Soigner les traumatismes

Peu de temps après l’agression, on lui diagnostique une épilepsie pour laquelle elle prendra une médication lourde durant vingt ans, sans vraiment réussir à stabiliser ses crises convulsives. C’est sa rencontre avec le Dr. Daniel Dufour, il y a trois ans, qui marque un tournant décisif dans son rétablissement. On commence alors à lui parler de trouble de stress post-traumatique, de dissociation et de trauma transgénérationnel.

Elle entame avec lui une thérapie où elle se reconnecte et exprime ses émotions. Elle n’a depuis plus jamais eu de crises d’épilepsie et ne prend plus aucune médication. Hélène a également vécu une dépression postpartum sévère, dont elle s’est rétablie, et de longues années d'obésité. Elle souligne la nécessité de se faire accompagner lorsqu'on vit des étapes douloureuses.

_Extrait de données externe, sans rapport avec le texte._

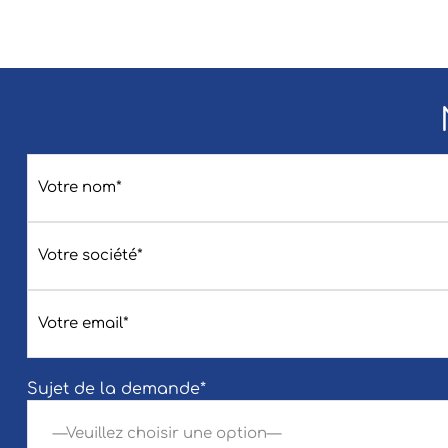
Sujet de la demande*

«Aujourd’hui, j’ai la chance de vivre dans la magnifique région de Lavaux. Je suis très reconnaissante de la vie que je mène et j’ai conscience de la chance que j’ai d’être très bien entourée.»

Soigner les traumatismes est très important pour Hélène, qui aide aussi d’autres personnes à le faire à travers l’association qu’elle a cofondé, CoCreate Humanity. Son expérience de vie et les traumatismes vécus se sont révélés être une véritable force. Elle offre un soutien psychosocial par la pair-aidance aux humanitaires en souffrance et permet d’avoir «un sas de décompression» en dehors des organisations pour libérer la parole.

Au fil de son parcours professionnel, elle a travaillé dans la logistique internationale, le transit de marchandises et le secteur pétrolier avant d’intégrer le CICR durant quatre années. «Je ne suis jamais allée sur le terrain à l’étranger, comme les autres co-fondateurs de l’association. Mon terrain à moi, c’était ma ville natale. Je n’ai pas eu besoin d’aller à l'autre bout du monde pour savoir ce que c’est que d’être en état de stress intense, connaître la faim ou la violence», confie Hélène, qui continue d’avancer dans la vie avec résilience et combativité.